The 56-year-old artist, who is not allowed to leave China, is represented at the festival by an empty chair that he designed himself in an ironic reference to his inability to attend.
"I feel sorry I can't come. That's why I have designed and sent something symbolic," he said in a pre-recorded video message broadcast at a press conference.
"I hope it can give some kind of statement on the way authorities can limit freedom of speech, can limit basic human rights for artists to travel or participate in cultural activities — very ruthlessly and with no explanation."
"I'm still living under a kind of soft detention. My passport is still in the authorities' hands."
His Ming Dynasty style chair, shipped from Beijing for the 12-day event, sat conspicuously between the other jury members in front of a cinema screen bearing the burly artist's bearded and somewhat haggard image. The chair had one quirky addition: a curved bar preventing anyone from sitting on it.
Ai, known as much for his human rights activism as his art, was detained for 81 days in 2011 during a roundup of activists, and was accused of massive tax fraud. He was one of many government critics who were jailed or detained or
disappeared into police custody in early 2011, when calls for anti-government protests in China — echoing those during the Arab Spring revolts — rattled the authorities. Since his release, he has been prevented from leaving the country.

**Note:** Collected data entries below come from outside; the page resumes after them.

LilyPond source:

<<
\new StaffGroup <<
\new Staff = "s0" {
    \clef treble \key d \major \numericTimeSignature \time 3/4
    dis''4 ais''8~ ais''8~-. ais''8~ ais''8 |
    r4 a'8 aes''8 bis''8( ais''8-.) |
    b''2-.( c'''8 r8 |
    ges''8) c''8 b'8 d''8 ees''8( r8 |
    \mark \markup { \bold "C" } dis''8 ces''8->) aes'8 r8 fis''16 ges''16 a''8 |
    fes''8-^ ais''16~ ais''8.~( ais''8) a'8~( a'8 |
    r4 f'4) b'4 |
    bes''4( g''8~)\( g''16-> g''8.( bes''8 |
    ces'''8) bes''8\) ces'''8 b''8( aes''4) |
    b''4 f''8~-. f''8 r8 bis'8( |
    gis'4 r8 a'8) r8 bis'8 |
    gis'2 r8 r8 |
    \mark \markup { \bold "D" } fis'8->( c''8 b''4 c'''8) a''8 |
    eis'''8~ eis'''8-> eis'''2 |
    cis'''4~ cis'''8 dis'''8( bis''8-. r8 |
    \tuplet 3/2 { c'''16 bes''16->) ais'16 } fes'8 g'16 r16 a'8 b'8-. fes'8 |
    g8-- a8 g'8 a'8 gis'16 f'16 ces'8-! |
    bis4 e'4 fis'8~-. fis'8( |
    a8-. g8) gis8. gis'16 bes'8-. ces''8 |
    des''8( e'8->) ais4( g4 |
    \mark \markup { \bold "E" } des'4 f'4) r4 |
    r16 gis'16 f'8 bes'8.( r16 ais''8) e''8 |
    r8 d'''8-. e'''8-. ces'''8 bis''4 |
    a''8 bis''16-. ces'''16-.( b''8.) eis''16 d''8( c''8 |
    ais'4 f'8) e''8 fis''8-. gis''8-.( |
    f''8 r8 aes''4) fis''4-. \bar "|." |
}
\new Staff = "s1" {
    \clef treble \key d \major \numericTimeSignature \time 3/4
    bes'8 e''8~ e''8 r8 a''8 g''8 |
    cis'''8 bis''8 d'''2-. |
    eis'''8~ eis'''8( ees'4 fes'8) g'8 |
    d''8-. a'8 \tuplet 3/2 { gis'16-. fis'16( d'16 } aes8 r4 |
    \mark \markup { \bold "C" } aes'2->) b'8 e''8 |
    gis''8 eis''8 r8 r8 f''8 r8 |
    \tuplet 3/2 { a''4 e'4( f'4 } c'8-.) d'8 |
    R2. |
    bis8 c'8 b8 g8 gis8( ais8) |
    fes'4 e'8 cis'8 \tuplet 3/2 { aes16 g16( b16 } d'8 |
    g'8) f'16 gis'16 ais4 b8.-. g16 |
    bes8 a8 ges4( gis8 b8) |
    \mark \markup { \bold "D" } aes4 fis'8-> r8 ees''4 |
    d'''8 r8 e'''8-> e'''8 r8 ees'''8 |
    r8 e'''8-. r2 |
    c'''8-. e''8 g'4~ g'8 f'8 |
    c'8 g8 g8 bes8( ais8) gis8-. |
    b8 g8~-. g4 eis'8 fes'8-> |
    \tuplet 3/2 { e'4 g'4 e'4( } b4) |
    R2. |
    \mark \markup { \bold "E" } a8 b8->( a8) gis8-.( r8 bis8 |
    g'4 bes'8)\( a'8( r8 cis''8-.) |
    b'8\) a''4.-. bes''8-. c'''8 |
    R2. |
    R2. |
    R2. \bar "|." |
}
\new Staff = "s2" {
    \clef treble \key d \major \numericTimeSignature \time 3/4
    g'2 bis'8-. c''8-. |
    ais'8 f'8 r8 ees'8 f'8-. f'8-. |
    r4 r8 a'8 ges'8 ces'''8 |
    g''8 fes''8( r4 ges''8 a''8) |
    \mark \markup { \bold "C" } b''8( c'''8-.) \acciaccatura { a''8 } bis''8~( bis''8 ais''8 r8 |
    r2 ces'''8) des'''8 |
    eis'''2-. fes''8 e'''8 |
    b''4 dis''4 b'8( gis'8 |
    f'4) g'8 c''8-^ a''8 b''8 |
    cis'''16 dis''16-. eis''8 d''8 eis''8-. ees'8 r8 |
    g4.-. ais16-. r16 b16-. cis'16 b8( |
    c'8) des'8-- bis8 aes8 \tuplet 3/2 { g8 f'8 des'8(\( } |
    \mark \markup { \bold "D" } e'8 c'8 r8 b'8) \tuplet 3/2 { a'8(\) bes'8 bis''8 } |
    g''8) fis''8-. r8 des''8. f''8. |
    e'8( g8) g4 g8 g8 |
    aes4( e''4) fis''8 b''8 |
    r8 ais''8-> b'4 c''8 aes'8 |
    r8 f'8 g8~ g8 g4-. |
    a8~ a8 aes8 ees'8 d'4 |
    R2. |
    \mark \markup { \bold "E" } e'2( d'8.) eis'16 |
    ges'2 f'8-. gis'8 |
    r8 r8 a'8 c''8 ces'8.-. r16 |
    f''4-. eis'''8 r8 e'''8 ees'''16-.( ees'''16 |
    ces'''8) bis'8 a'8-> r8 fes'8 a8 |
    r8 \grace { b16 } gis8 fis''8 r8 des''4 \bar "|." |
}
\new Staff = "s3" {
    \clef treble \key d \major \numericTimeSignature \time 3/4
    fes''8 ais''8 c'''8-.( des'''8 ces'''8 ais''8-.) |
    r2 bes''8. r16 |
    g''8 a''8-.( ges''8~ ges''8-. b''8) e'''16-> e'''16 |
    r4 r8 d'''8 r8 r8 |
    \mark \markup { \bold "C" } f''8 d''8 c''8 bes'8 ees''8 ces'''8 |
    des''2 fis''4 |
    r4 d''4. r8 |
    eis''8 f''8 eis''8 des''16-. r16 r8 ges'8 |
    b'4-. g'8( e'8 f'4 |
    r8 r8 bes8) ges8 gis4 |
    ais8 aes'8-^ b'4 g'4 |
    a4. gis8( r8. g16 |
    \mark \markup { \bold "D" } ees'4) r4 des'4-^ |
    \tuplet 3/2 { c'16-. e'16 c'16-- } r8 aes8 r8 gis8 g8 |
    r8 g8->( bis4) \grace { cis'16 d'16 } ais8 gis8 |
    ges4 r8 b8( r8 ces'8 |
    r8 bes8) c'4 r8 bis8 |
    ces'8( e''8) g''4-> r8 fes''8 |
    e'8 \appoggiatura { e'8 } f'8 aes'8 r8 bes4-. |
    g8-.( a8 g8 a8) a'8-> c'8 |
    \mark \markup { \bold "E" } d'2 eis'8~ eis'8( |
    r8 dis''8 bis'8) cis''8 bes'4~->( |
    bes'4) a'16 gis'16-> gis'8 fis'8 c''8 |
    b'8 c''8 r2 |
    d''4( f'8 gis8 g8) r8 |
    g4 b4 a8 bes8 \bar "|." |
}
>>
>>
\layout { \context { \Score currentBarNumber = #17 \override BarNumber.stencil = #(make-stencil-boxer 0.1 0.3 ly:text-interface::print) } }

In his video message Tuesday he said film was a powerful way to communicate and expose corruption.
"In the internet age especially documentary films have made a great appearance in talking about issues, discussing truths, and also revealing secrets about those in power… especially when the power is not elected by the people."
Stockholm Film Festival director Git Scheynius said Ai has the courage to stand up for "freedom" which is the theme of this year's festival in Stockholm.
"I think most people listening to him think 'wow, this is someone who is not afraid of anything' — his courage is just wonderful," she told AFP. She said however she was under no illusions that Chinese authorities would pay attention to the festival but hoped it provided food for thought.
"I hope they will listen to him and think that the (empty) chair says something to those people who want censorship in China," she said. "At least somebody's courage can make them think. Nobody can imprison thinking."
But the authorities in China may be able to prevent Ai from carrying out his jury duties as it was still unclear Tuesday whether the festival could find a way of getting the films to him.
Not missing a chance to provoke, the artist signed off his video broadcast with "OK, I take off my clothes… be happy!" and stripped down to the waist.